DEVELOPMENT OF RAMAN CLINICAL INSTRUMENT FOR TRANSCUTANEOUS GLUCOSE DETECTION

经皮血糖检测拉曼临床仪器的研制

• 批准号: 8170409
• 负责人: CHULHO KONG
• 金额: $ 1.9万
• 依托单位: MASSACHUSETTS INSTITUTE OF TECHNOLOGY
• 依托单位国家: 美国
• 财政年份: 2010
• 资助国家: 美国
• 起止时间: 2010-06-01 至 2011-05-31
• 项目状态: 已结题
• 来源: https://reporter.nih.gov/project-details/8170409
• 关键词: Animal Model; Area; Biological; Blood Glucose; Clinical; Collection; Computer Retrieval of Information on Scientific Projects Database; Detection; Development; Devices; Excision; Fiber; Fiber Optics; Fluorescence; Funding; Glucose; Goals; Gold; Grant; Institution; Lasers; Light; Measurement; Raman Spectrum Analysis; Research; Research Personnel; Resources; Signal Transduction; Source; System; Tissues; United States National Institutes of Health; base; data acquisition; design; flexibility; in vivo; instrument; tissue phantom; tool

This subproject is one of many research subprojects utilizing the resources provided by a Center grant funded by NIH/NCRR. The subproject and investigator (PI) may have received primary funding from another NIH source, and thus could be represented in other CRISP entries. The institution listed is for the Center, which is not necessarily the institution for the investigator. The goal of the proposed subproject is to establish Raman spectroscopy as a viable clinical tool for in vivo measurement of blood glucose, based on our previous successful application in tissue phantoms and animal models. However, the spectral signals emanating from biological tissue are often weak, and therefore efficient collection is essential. Only approximately 1010 of the incident light is Raman scattered, severely limiting data-acquisition rates. The excitation light power that can be delivered to a given area of tissue is limited by undesirable effects such as overheating. It is therefore important to maximize the light collected. While we were able to significantly enhance light collection efficiency in a bench-top system using an off-axis gold coated paraboloidal mirror, the footprint requirements of the clinical instrument necessitate the use of a fiber optic-based excitation and collection device. To accomplish this, we have designed a compact spectroscopic system, that incorporates a tunable laser and a broadband source (which are critical for fluorescence removal and turbidity correction, respectively), alongside a flexible fiber probe capped with a compound parabolic concentrator (CPC).

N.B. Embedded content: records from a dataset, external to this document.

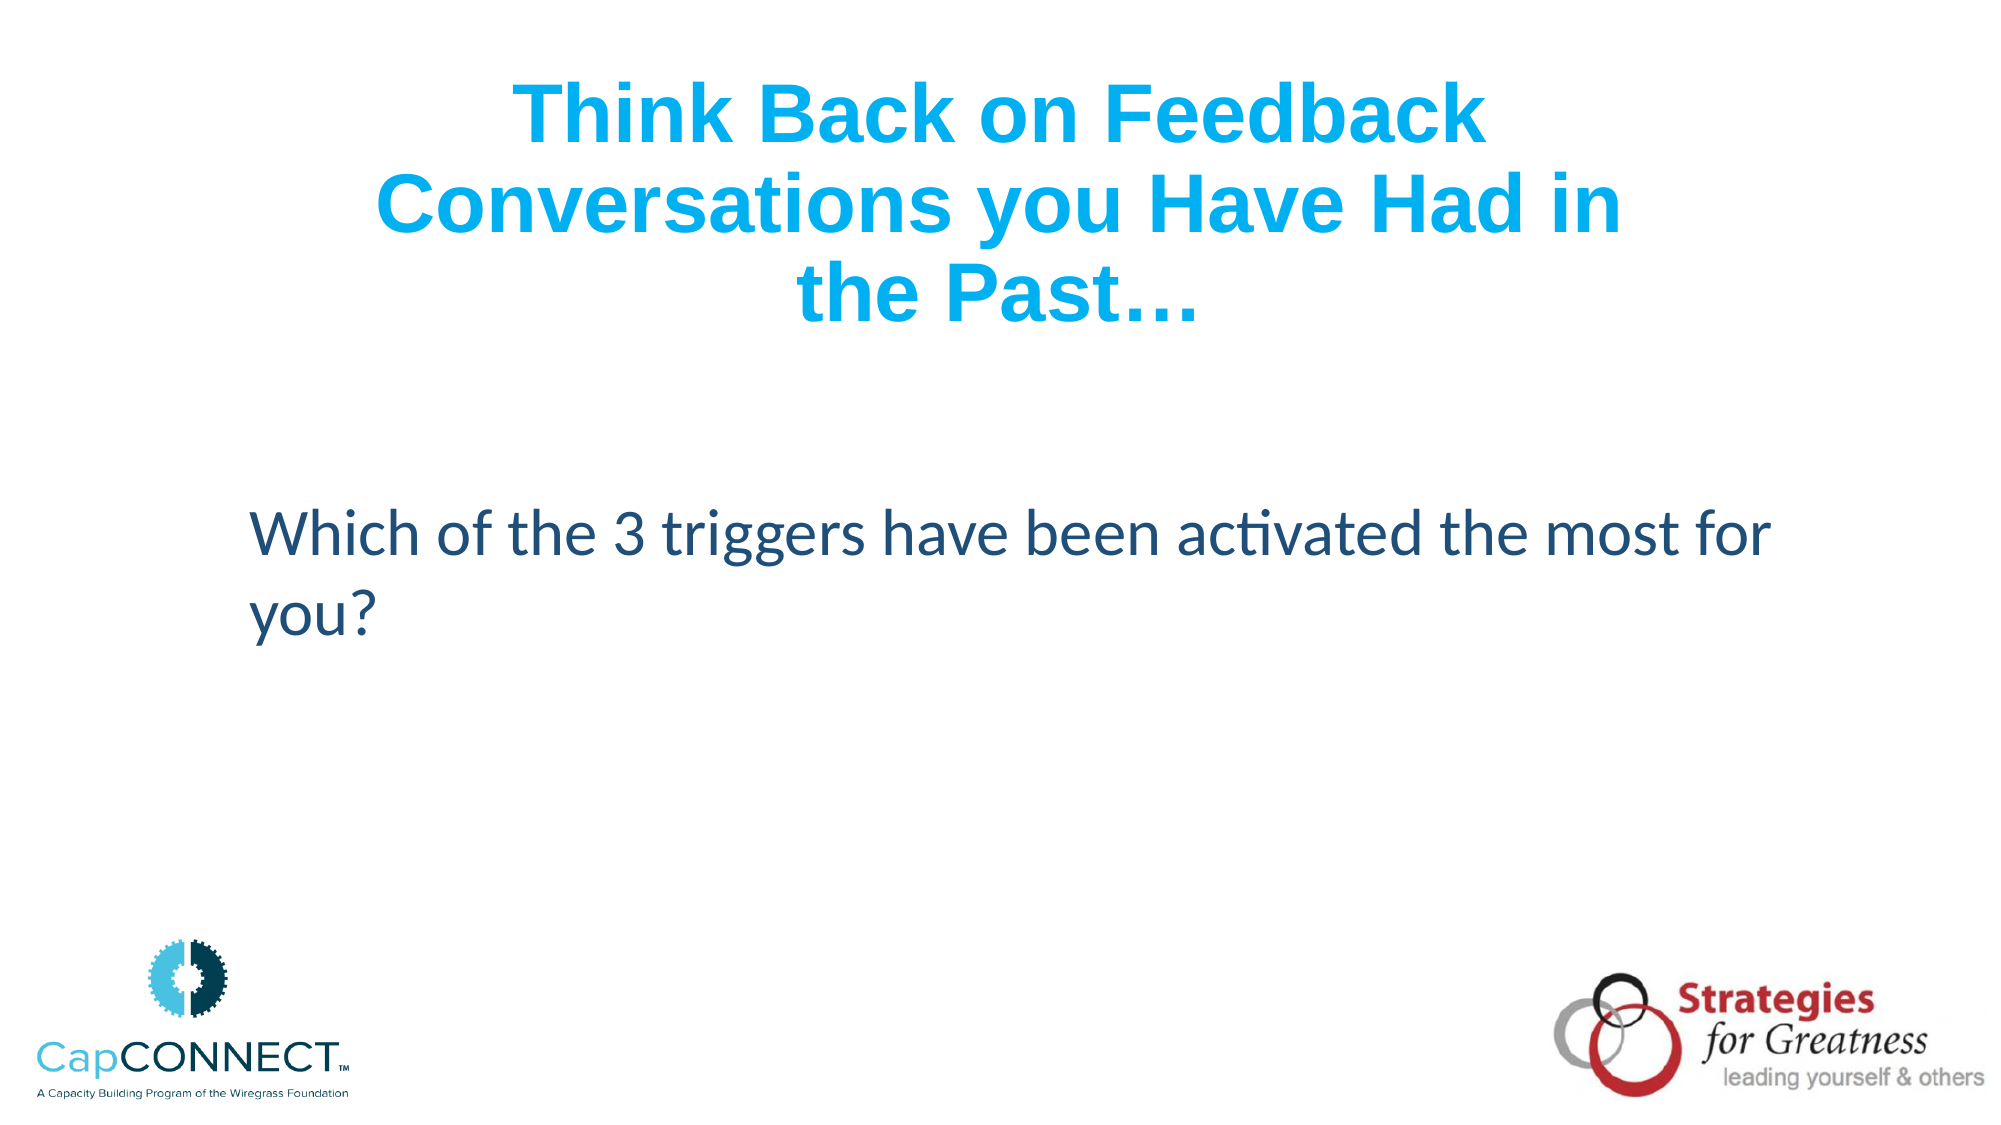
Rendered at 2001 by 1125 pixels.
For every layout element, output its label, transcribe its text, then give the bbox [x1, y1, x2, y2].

list Which of the 3 triggers have been activated the most for you? [76, 480, 1924, 801]
picture [1528, 954, 1997, 1110]
title Think Back on Feedback Conversations you Have Had in the Past… [358, 45, 1642, 366]
picture [3, 924, 385, 1113]
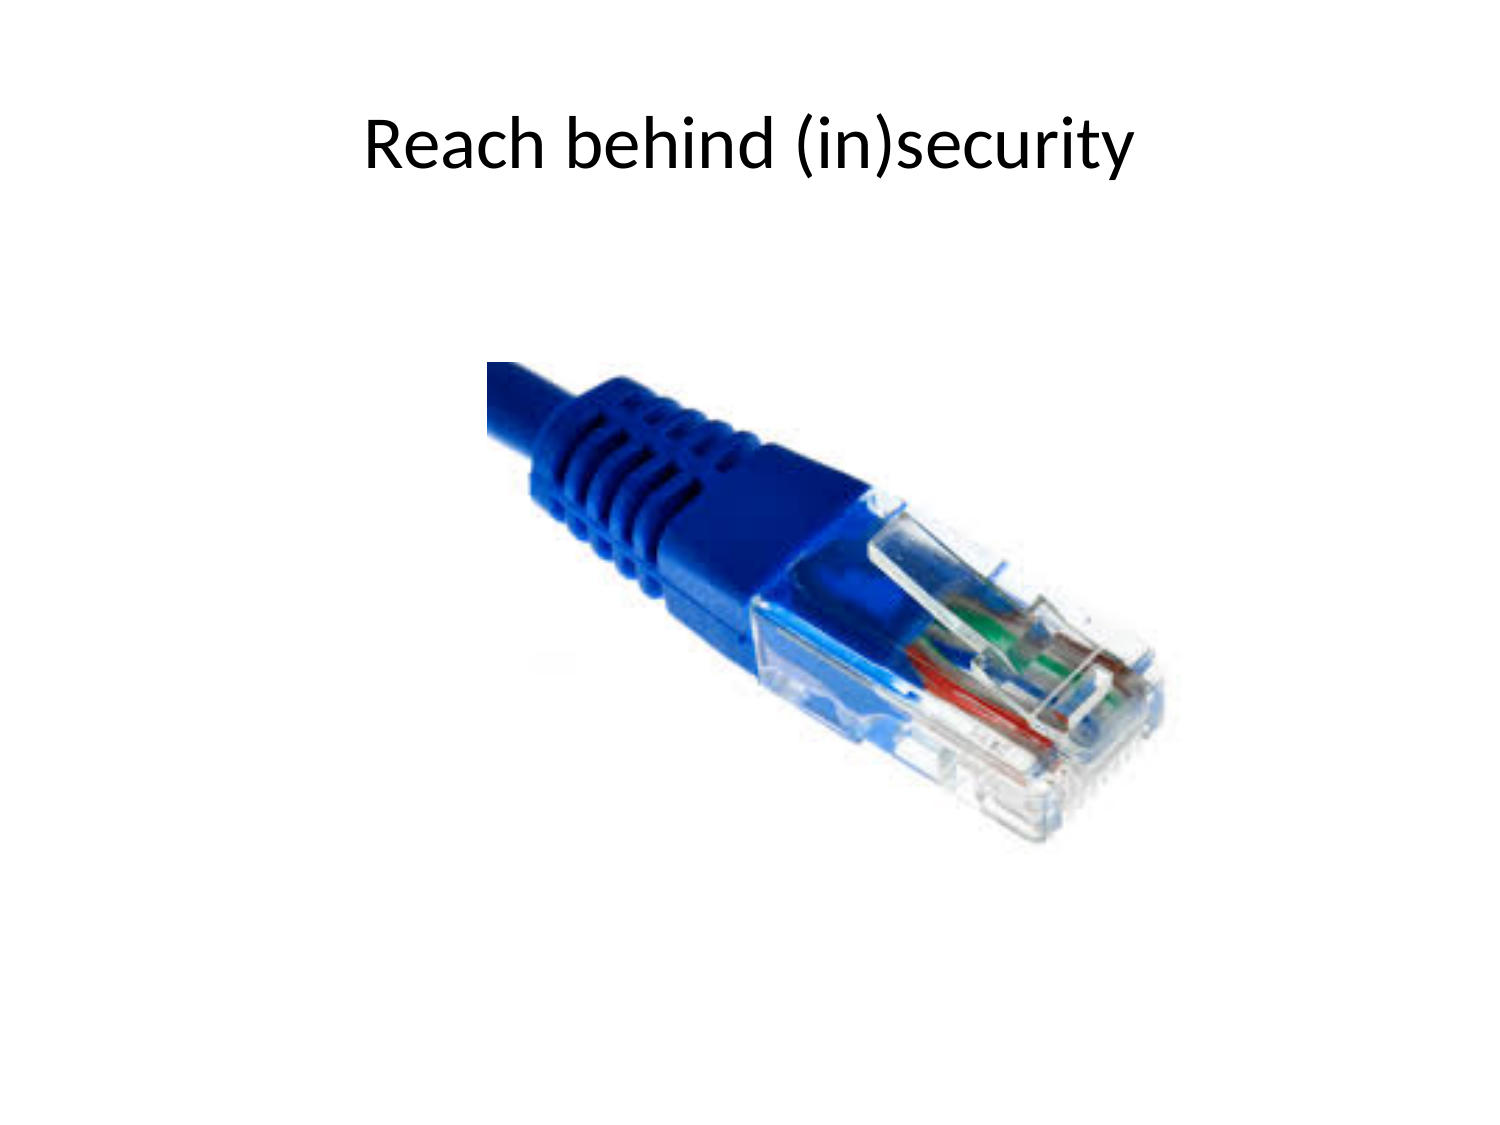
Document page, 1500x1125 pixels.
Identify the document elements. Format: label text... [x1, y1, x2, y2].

picture [487, 362, 1271, 866]
title Reach behind (in)security [75, 45, 1425, 233]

该子项目是利用该技术的众多研究子项目之一 资源由 NIH/NCRR 资助的中心拨款提供。子项目及 研究者 (PI) 可能已从 NIH 的另一个来源获得主要资金， 因此可以在其他 CRISP 条目中表示。列出的机构是 对于中心来说，它不一定是研究者的机构。 拟议子项目的目标是基于我们之前在组织模型和动物模型中的成功应用，将拉曼光谱建立为体内血糖测量的可行临床工具。然而，从生物组织发出的光谱信号通常很弱，因此有效的收集至关重要。只有大约 1010 的入射光被拉曼散射，严重限制了数据采集率。可以传递到给定组织区域的激发光功率受到诸如过热之类的不良影响的限制。因此，最大化收集的光非常重要。虽然我们能够使用离轴镀金抛物面镜显着提高台式系统中的光收集效率，但临床仪器的占地面积要求需要使用基于光纤的激发和收集设备。为了实现这一目标，我们设计了一个紧凑的光谱系统，该系统包含可调谐激光器和宽带光源（分别对于荧光去除和浊度校正至关重要），以及带有复合抛物面聚光器（CPC）的柔性光纤探头。